◆ Tasks and exercises ◆
**a.** Which social and physical environment factors does the abstract on home help for elderly people in Sweden list as tested in its analysis?
**b.** Could you extend the abstract on home help for elderly people in Sweden, picking up right after its final sentence?

◆ Document section ◆
Home and Community Care Digest
According to need? Predicting the amount of municipal home help allocated to elderly recipients in an urban area of Sweden
Abstract
Methods: The study was based on data from the care and services section of the 2002 Swedish National Study on Aging and Care. Individuals aged 65 years or older receiving home help services in ordinary dwellings or serviced flats were eligible to participate and a total of 943 people were included in the survey. The analysis focused on whether need variables (measures of activities of daily living, instrumental activities of daily living, cognitive impairment and psychiatric symptoms such as anxiety and depression), socioeconomic characteristics (age, gender, personal annual income), social and physical environment factors (co-residence, housing adaptations for functional disability, residence accessibility and type of housing) and structural variables (identity of the care manager who had assessed the elderly person) were related to the number weekly hours of formal home help allocated to an individual.
Findings: Consistent with official policy, physical and cognitive impairments were most strongly related to the amount of home help services received. The presence of psychiatric symptoms, on the other hand, was not related to the amount of service received. Out of the entire socioeconomic and physical environment factors tested, only age influenced the amount of home help received. In general, older individuals received more services, which may reflect an inability of the need measures to capture frailty associated with age. Cohabitation was associated with fewer hours of home help. The variables included in this study, however, were only able to explain half of the variation in the amount of home help hours allocated to individuals. This could be because of unmeasured characteristics of the care recipients and their circumstances (eg. health of spouse or refusal of additional home help), or the considerable variation in the decisions made by individual care managers.

◆ Extracted material ◆
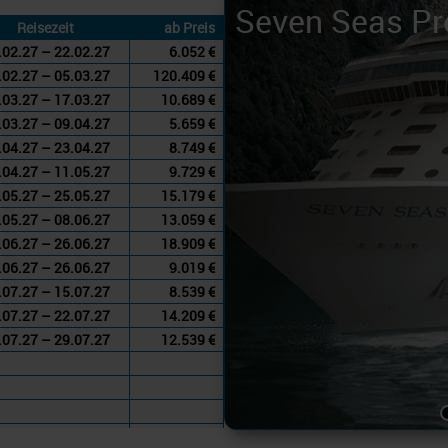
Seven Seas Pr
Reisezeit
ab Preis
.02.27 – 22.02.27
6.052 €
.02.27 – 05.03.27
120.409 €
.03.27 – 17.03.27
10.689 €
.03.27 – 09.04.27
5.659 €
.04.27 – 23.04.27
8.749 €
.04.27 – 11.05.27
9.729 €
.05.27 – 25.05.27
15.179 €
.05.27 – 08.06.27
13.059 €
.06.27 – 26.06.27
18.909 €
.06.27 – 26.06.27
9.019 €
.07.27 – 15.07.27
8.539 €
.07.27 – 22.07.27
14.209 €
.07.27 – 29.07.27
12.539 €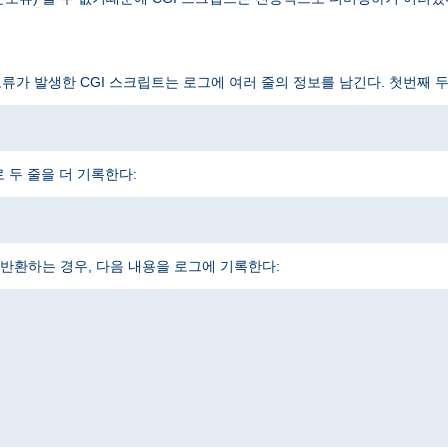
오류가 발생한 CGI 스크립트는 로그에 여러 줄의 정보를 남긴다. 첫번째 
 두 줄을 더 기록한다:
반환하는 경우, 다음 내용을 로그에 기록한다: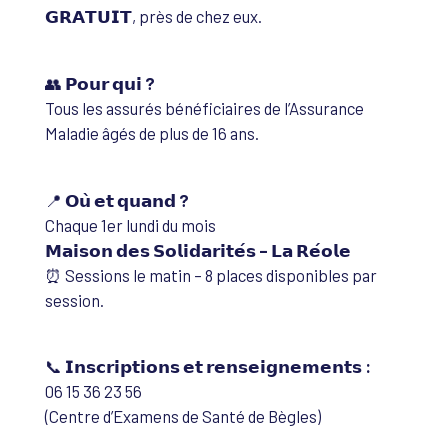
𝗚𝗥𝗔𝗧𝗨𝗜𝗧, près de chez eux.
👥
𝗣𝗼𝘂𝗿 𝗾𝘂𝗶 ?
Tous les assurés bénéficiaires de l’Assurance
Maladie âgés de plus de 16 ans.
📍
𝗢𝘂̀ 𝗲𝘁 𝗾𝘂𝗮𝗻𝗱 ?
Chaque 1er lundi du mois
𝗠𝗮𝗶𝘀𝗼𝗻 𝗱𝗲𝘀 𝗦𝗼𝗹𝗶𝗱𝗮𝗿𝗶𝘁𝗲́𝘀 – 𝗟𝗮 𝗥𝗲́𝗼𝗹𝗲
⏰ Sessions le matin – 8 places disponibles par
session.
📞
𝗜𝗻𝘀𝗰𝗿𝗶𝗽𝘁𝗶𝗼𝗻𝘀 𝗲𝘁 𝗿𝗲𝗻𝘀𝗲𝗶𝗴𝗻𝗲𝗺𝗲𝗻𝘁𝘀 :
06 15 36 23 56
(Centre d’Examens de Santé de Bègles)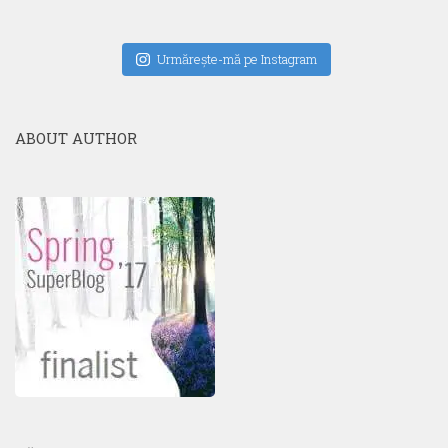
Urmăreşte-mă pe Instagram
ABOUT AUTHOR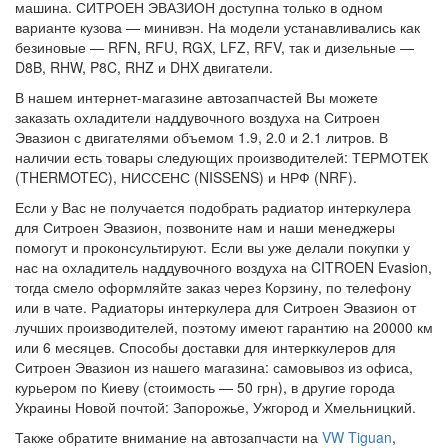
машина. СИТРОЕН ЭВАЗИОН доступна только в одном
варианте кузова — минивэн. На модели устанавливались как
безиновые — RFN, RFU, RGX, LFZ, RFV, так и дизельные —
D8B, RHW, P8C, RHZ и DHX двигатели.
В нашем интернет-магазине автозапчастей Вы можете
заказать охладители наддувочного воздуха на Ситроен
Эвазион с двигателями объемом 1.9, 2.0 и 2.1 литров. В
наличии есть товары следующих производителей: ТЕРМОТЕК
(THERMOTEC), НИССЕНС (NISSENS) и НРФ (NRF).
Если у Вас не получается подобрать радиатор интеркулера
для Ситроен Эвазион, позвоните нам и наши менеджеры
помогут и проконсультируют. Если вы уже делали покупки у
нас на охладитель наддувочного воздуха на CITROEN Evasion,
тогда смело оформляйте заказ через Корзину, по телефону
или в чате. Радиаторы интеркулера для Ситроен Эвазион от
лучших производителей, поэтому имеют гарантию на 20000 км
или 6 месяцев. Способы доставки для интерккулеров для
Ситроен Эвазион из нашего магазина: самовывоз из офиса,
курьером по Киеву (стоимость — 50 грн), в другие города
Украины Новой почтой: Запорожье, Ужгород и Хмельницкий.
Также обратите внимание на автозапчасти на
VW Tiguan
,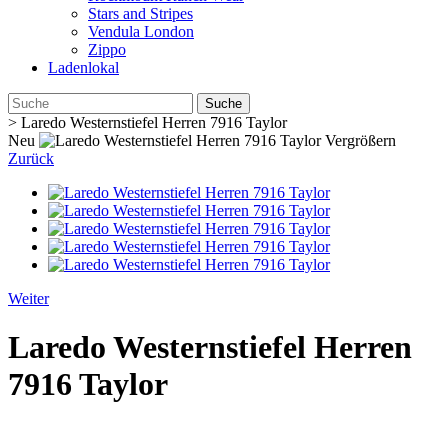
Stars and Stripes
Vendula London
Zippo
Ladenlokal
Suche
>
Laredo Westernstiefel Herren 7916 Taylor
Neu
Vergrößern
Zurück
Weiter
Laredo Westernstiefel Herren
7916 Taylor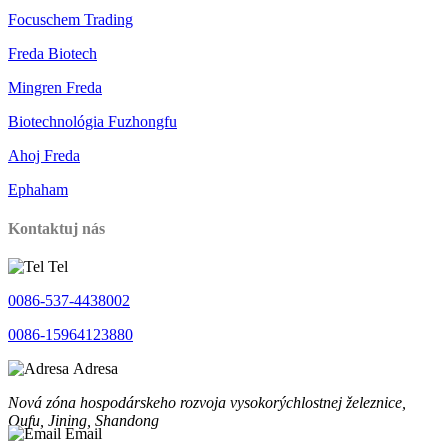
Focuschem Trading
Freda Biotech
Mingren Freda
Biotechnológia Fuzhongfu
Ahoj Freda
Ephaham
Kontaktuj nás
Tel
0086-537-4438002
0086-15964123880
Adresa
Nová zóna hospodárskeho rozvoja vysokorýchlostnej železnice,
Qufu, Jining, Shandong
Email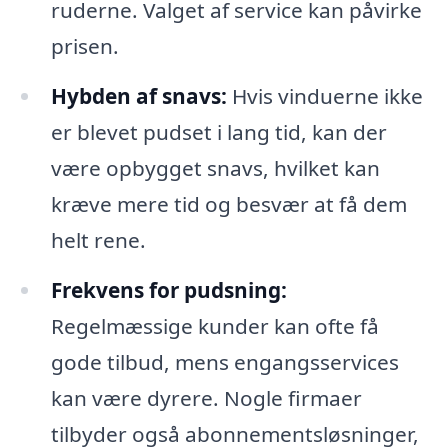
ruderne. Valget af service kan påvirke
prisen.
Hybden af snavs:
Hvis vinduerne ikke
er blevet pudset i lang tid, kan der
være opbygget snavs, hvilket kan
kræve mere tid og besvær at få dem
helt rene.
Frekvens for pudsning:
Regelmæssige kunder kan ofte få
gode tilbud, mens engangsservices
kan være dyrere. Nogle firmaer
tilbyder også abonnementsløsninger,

...

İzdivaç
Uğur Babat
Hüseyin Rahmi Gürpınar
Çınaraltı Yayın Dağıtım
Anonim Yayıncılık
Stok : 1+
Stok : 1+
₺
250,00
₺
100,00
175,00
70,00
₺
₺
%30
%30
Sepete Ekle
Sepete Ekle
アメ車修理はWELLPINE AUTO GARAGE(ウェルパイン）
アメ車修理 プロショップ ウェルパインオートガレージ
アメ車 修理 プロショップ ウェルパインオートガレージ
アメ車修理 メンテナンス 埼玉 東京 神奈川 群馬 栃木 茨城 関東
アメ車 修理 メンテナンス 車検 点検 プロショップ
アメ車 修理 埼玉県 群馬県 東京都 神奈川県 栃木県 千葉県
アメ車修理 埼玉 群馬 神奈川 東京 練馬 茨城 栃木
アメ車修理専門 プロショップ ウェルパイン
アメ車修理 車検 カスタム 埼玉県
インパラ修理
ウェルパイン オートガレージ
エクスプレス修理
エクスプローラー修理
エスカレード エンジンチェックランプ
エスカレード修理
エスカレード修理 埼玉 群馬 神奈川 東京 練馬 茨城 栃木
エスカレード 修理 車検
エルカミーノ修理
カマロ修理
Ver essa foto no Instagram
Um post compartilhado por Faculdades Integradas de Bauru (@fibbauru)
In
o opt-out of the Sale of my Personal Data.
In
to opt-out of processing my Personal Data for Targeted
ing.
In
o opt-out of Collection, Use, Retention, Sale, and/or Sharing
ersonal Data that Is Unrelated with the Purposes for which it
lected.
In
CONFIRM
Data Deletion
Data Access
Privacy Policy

...

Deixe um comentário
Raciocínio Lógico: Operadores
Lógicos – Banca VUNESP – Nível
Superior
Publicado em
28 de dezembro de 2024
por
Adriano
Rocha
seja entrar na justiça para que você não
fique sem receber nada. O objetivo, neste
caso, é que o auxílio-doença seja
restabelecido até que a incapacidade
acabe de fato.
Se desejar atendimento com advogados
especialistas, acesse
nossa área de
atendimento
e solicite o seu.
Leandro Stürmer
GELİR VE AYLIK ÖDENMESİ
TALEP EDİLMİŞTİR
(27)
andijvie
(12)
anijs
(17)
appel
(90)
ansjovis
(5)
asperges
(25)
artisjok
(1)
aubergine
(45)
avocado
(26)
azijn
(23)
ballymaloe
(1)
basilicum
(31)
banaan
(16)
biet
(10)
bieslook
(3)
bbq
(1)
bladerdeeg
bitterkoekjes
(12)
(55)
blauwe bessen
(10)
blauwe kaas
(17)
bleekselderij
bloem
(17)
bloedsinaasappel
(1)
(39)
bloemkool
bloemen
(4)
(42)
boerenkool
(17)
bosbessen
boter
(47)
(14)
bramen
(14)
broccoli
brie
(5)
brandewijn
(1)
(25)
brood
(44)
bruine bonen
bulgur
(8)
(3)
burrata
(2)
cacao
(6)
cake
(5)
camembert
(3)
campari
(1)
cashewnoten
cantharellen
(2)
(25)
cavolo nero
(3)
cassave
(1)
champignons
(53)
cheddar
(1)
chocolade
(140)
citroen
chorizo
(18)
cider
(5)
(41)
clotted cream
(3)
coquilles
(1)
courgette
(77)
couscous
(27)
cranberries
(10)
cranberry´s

◆ Task answers ◆
**a.** co-residence, housing adaptations for functional disability, residence accessibility, type of housing

**b.**
Conclusions: Need indicators were the dominant predictors of the amount of home help allocated to recipients with most other factors contributing only marginally to the explained variance. The question of whether people with psychiatric symptoms are in need of additional care because of their physical and cognitive limitations must be studied further. Moreover, it remains unclear whether the fewer hours of home help allocated to co-residing individuals is appropriate. Additional information about the functional ability of a spouse or other co-residers, and their ability and willingness to assist the home help recipient, is required to assess whether these potentially vulnerable individuals' home help needs are adequately being addressed. Similar studies should be conducted in Canada to determine whether case managers across the country also allocate service according to need criteria and to identify potentially vulnerable population who may not be receiving adequate services.
Reference: Meinow B, Karehold I, Lagergen M. "According to need? Predicting the amount of municipal home help allocated to elderly recipients in an urban area of Sweden." Health and Social Care in the Community 2005; 13(4): 366-77.